Nesse esforço, tenho certeza de que até mesmo os judeus e as grandes potencias teriam a maior disposição em arregaçar as mangas e ajudar, com vistas a terminar com esse holocausto, tanto de árabes quanto de judeus pelo mundo todo.

Principais razões:
(1) Primeiro porque as terras da Palestina são praticamente um semi-árido que pouco produz, de forma que daria uma vida mais digna aos palestinos;
(2) Segundo porque é melhor mudar de casa do que perder a vida, principalmente no caso das crianças, mulheres e idosos, que são as maiores vitimas do horror da guerra;
(3) Terceiro porque os sauditas também são muçulmanos, como a grande maioria dos palestinos, de forma que seria uma ação entre "irmãos da mesma fé";
(4) Quarto, que os judeus já sinalizaram que não desistirão do seu intento, custe o que custar, ou seja, são tão fanáticos quanto os muçulmanos.
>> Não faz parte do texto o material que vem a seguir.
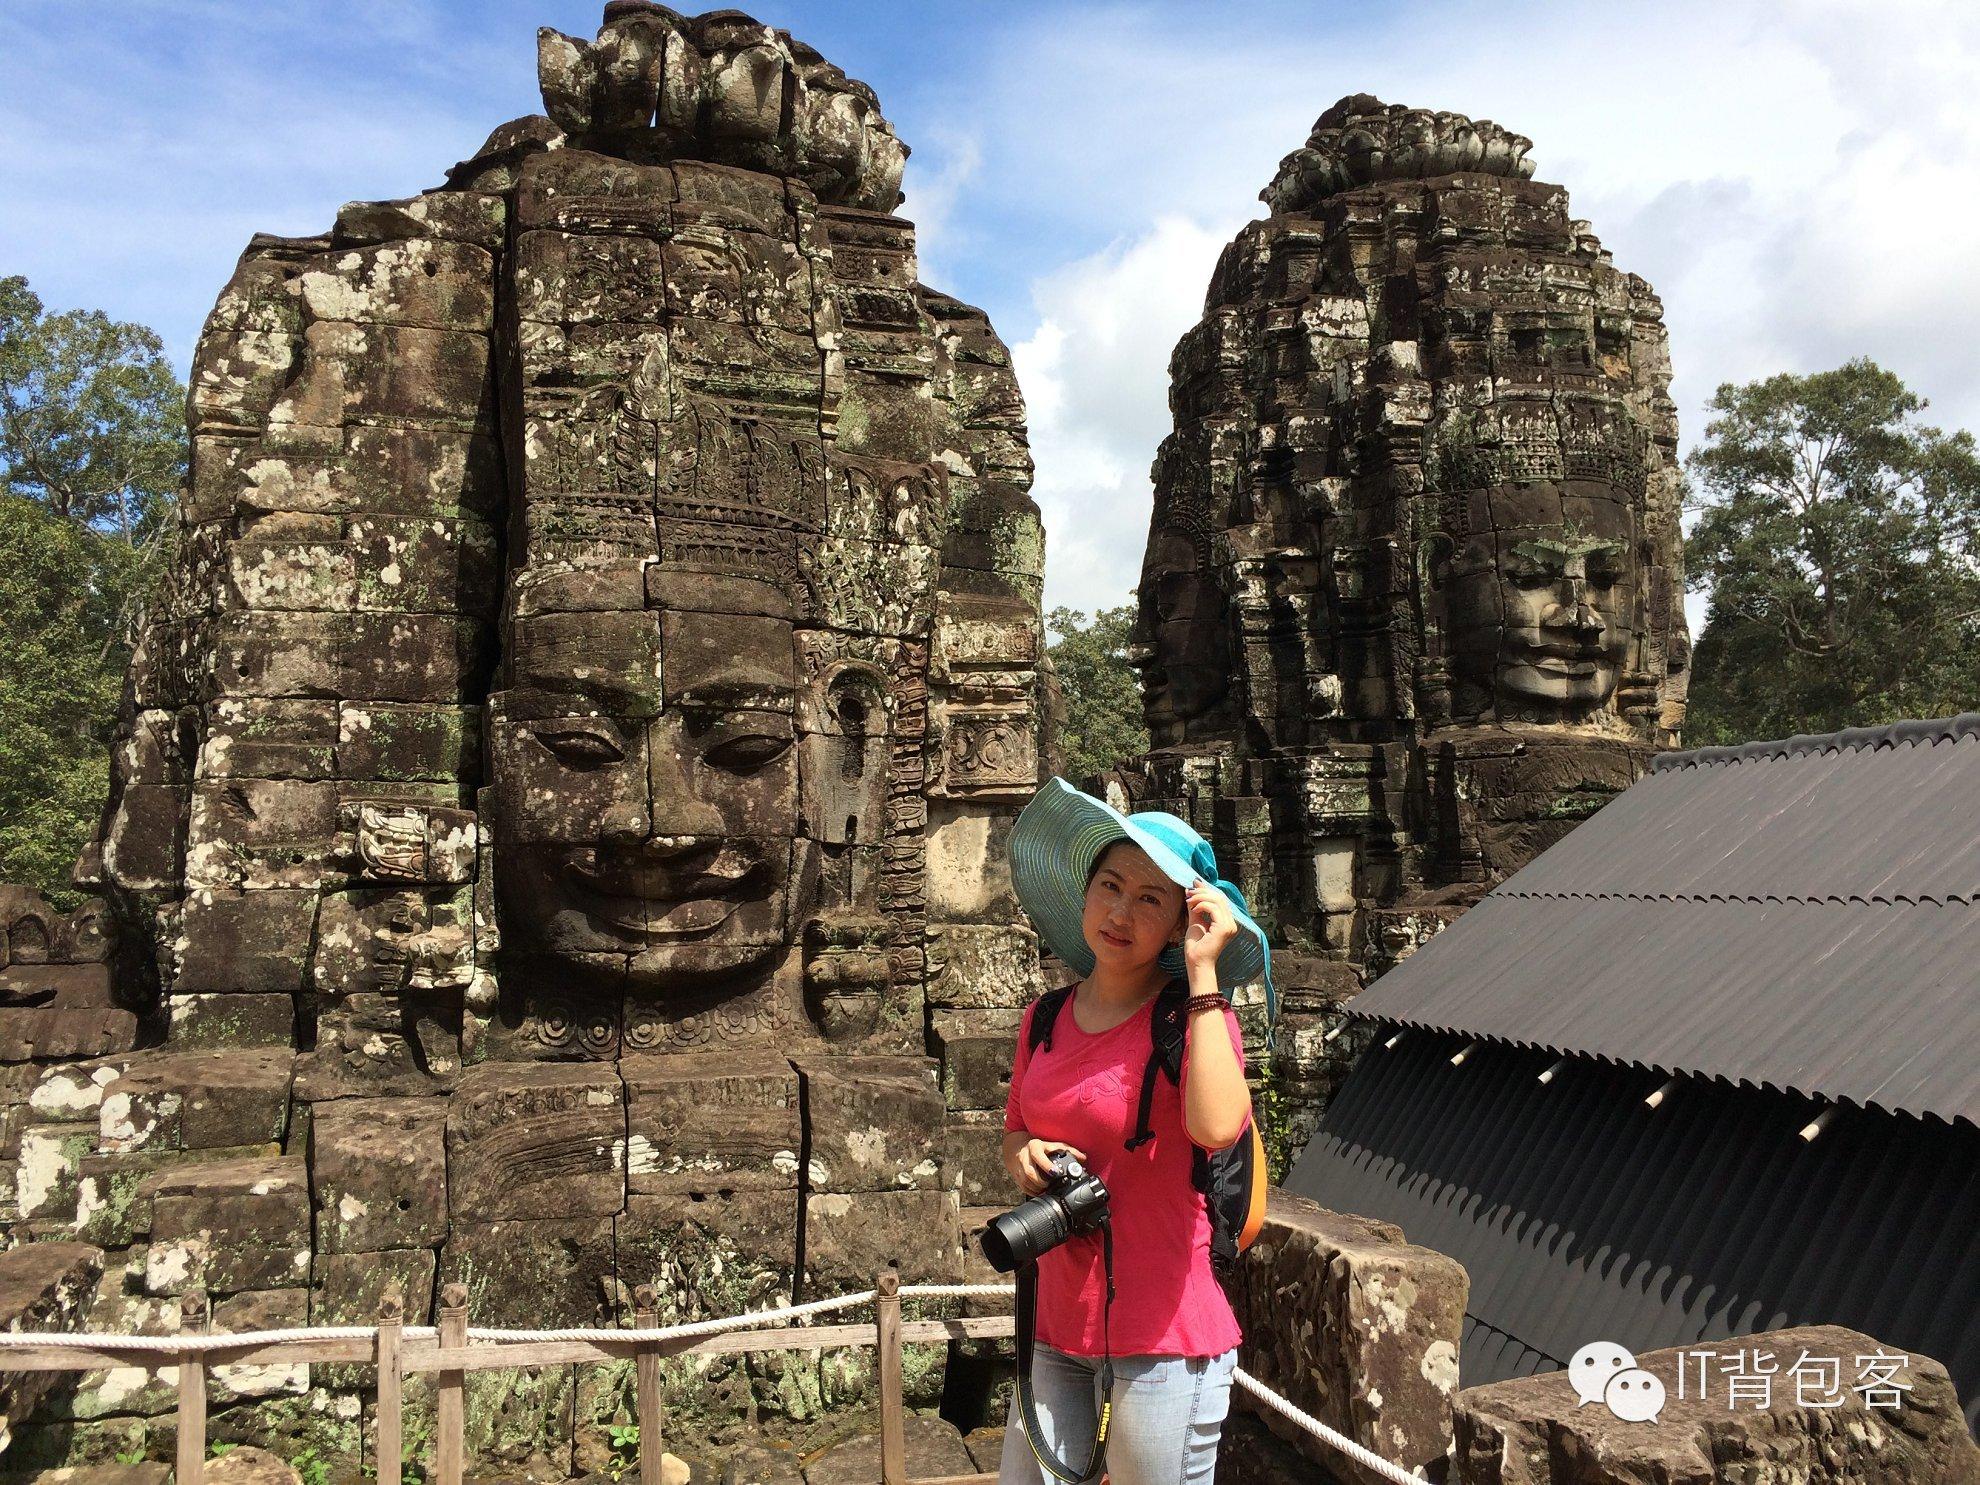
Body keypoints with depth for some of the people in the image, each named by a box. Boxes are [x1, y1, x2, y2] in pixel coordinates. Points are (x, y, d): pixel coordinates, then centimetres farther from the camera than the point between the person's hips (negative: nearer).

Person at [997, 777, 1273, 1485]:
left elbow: (1216, 1126, -30)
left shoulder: (1195, 1015, -10)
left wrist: (1203, 971, -26)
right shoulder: (1045, 1020, 4)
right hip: (1059, 1321, 5)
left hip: (1166, 1335, -5)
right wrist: (1021, 1156, -4)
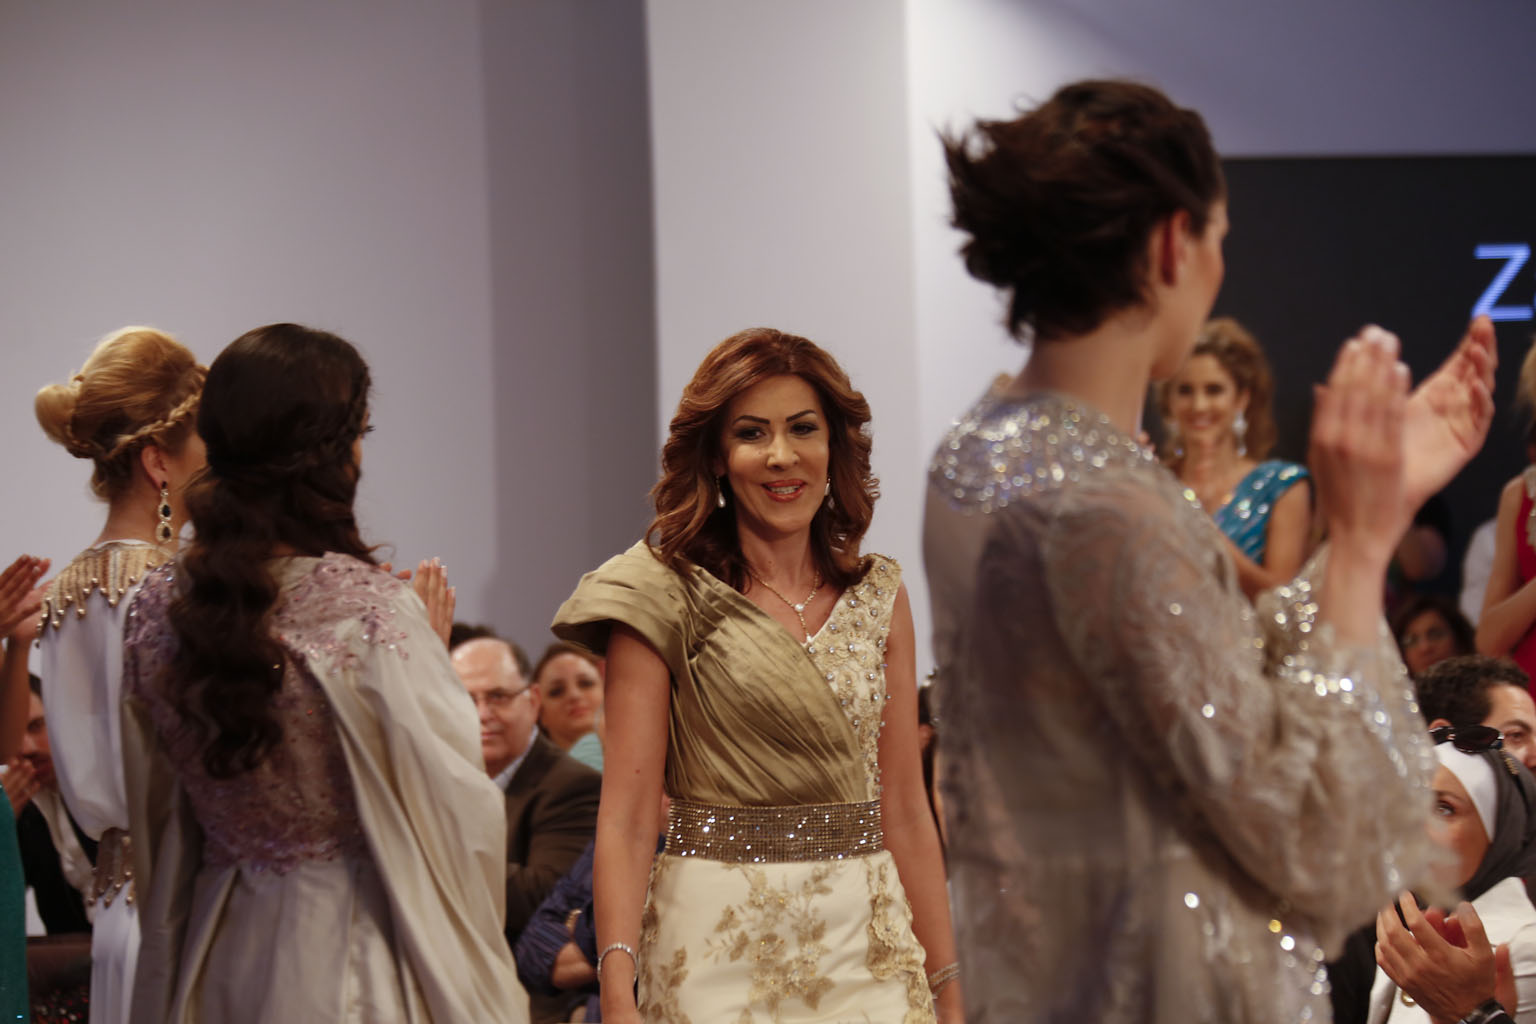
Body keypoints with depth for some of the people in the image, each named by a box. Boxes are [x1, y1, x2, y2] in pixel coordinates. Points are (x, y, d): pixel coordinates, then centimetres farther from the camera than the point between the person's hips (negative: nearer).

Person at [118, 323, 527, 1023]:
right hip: (352, 956, -5)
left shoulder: (156, 605, -2)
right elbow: (454, 801, -13)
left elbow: (152, 820, 9)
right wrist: (435, 652, 1)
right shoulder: (368, 607, -20)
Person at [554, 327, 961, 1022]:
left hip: (866, 941, 4)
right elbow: (626, 819, -9)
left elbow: (906, 812, 10)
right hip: (719, 948, -4)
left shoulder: (880, 595, 9)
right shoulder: (665, 597, -5)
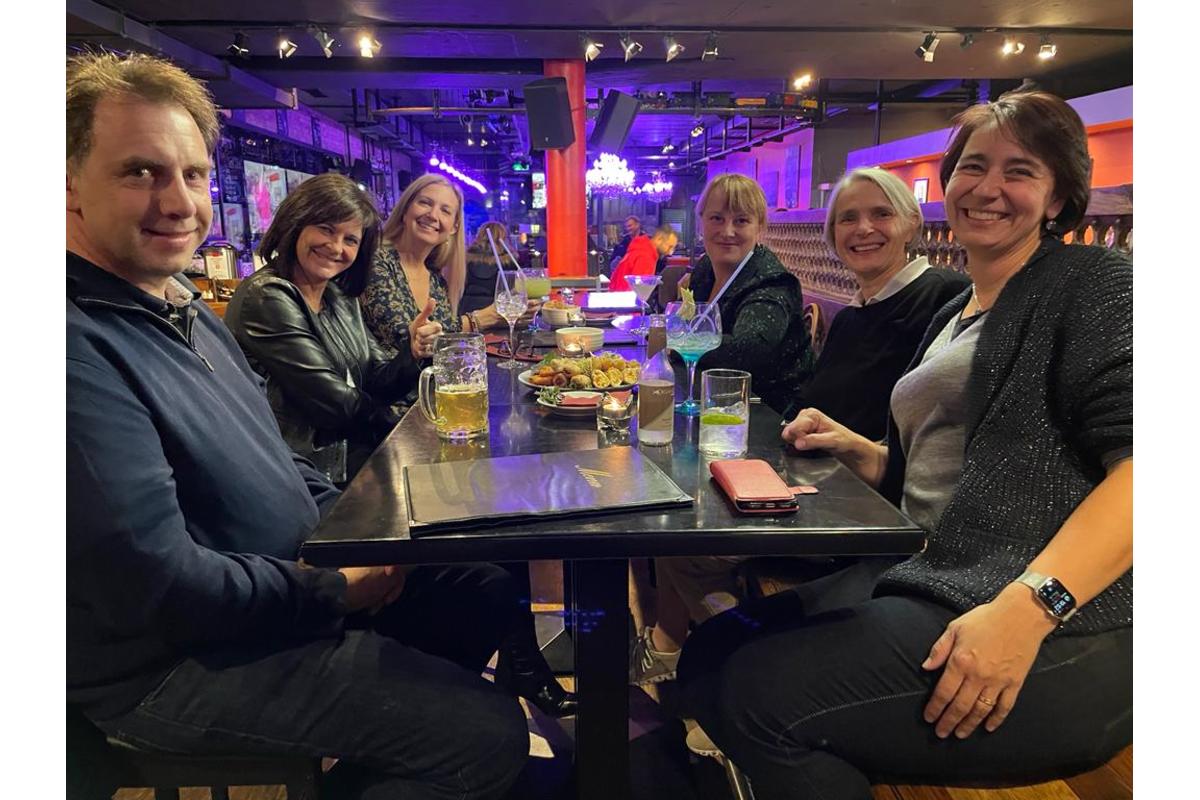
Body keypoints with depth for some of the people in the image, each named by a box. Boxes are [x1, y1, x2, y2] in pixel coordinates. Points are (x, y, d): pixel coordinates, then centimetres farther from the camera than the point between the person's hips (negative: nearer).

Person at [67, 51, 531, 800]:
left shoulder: (189, 308, 8)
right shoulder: (80, 346, -26)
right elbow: (157, 585, -29)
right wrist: (334, 590, -17)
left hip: (300, 577, 10)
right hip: (178, 660, -9)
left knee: (490, 591, 17)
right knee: (490, 734, -15)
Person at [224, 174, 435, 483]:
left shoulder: (341, 299, 10)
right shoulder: (267, 298, -14)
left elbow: (378, 384, 5)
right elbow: (331, 402, -17)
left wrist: (412, 356, -15)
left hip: (360, 451, 7)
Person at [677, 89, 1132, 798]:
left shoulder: (1094, 281, -3)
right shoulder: (953, 319, 21)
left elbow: (1138, 460, -18)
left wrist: (1029, 604, -28)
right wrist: (853, 447, 7)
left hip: (1054, 628, -8)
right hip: (929, 586, 8)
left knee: (763, 690, -22)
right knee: (708, 657, 1)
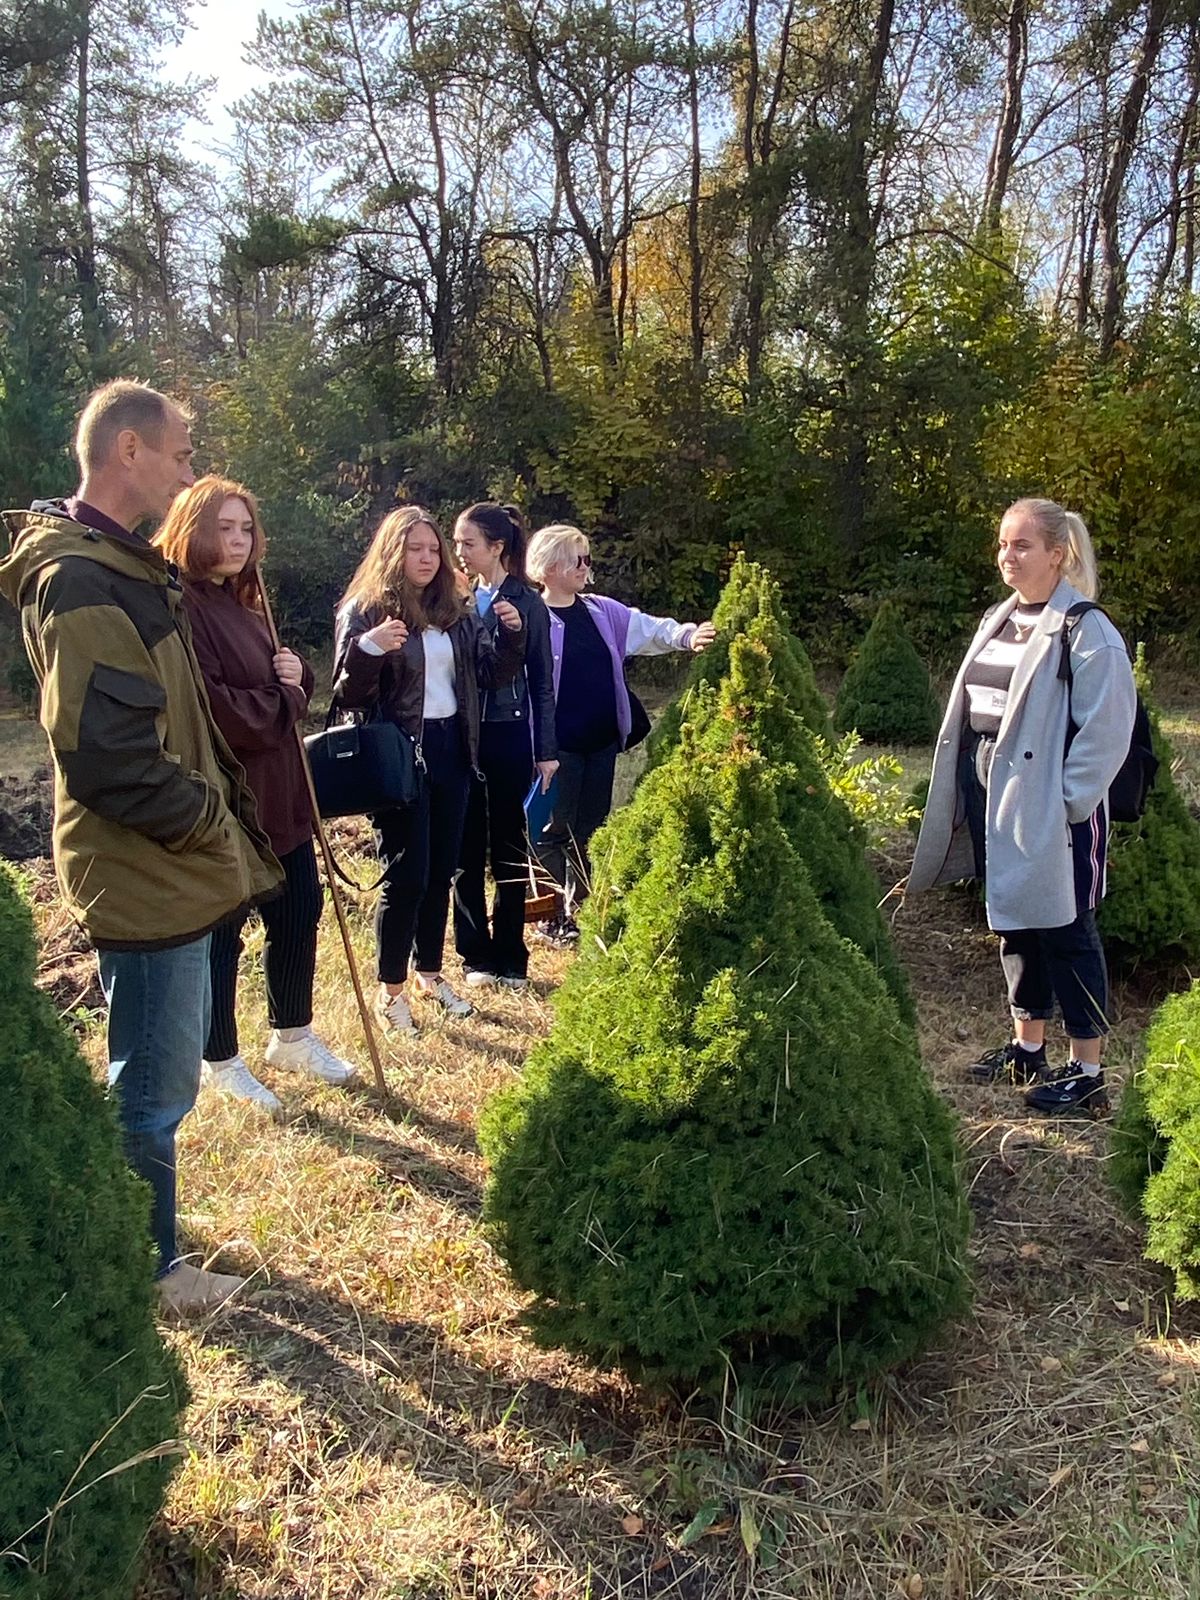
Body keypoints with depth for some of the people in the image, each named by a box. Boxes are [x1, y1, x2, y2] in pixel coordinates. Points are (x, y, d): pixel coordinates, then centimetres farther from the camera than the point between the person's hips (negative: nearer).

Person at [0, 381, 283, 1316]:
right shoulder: (82, 581, -20)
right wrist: (208, 820, -14)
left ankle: (145, 1243, 39)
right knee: (156, 1085, 4)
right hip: (147, 876, -10)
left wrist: (215, 812, 11)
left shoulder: (123, 566, 14)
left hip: (169, 867, 10)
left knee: (159, 1072, 22)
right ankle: (150, 1272, 22)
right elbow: (102, 752, -27)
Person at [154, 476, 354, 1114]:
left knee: (299, 911, 16)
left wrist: (297, 674, -5)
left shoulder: (242, 604, 13)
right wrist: (283, 700, -9)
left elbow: (285, 690, 18)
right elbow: (214, 709, -25)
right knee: (221, 931, 6)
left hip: (277, 794, 9)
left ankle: (293, 1038, 35)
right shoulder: (179, 606, -17)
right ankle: (221, 1063, 25)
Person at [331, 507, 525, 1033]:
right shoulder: (365, 611, -6)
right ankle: (390, 989, 12)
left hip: (451, 750, 6)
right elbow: (348, 695, -12)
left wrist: (512, 635, -5)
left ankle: (430, 975, 29)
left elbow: (491, 674, 12)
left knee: (441, 870, 13)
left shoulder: (457, 610, 10)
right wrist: (369, 649, -30)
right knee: (406, 875, -3)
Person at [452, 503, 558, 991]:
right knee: (466, 850, 6)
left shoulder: (527, 603, -1)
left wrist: (547, 750, -1)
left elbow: (541, 682, 2)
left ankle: (509, 958, 16)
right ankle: (475, 957, 16)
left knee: (508, 849, 7)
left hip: (507, 735, -2)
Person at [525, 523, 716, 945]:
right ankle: (552, 916, 16)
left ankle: (579, 908, 26)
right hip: (558, 746, -6)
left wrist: (687, 635, -15)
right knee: (554, 831, 4)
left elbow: (649, 630, 4)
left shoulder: (602, 611, 9)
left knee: (591, 830, 13)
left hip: (601, 741, 6)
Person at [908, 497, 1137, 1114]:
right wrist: (971, 788, 11)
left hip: (1049, 803, -8)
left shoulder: (1086, 630, -12)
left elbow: (1106, 727, -15)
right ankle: (1027, 1046, 31)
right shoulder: (997, 620, 13)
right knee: (1012, 921, 16)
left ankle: (1086, 1072, 12)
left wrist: (1068, 801, -16)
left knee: (1063, 929, 0)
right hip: (992, 792, 8)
Todavia, me parece que essas nações árabes (apoiados pelos grandes empresários que lucram com essa barbárie) preferem usar o povo palestino como uma BANDEIRA POLITICA contra Israel.

Tomados pela ganancia pelo poder e riqueza (misturado com fanatismo religioso), essa gente se pôs à disposição do diabo, o qual veio exatamente pra matar, roubar e destruir a criação de Deus.

Jorge Santos disse...

Se eles construíssem oásis tipo Dubai na Arábia para os palestinos, eles não iriam: 1) não tem judeu pra matar; 2) não é a terra santa; 3) a Bíblia seria mentirosa e não se cumpriria.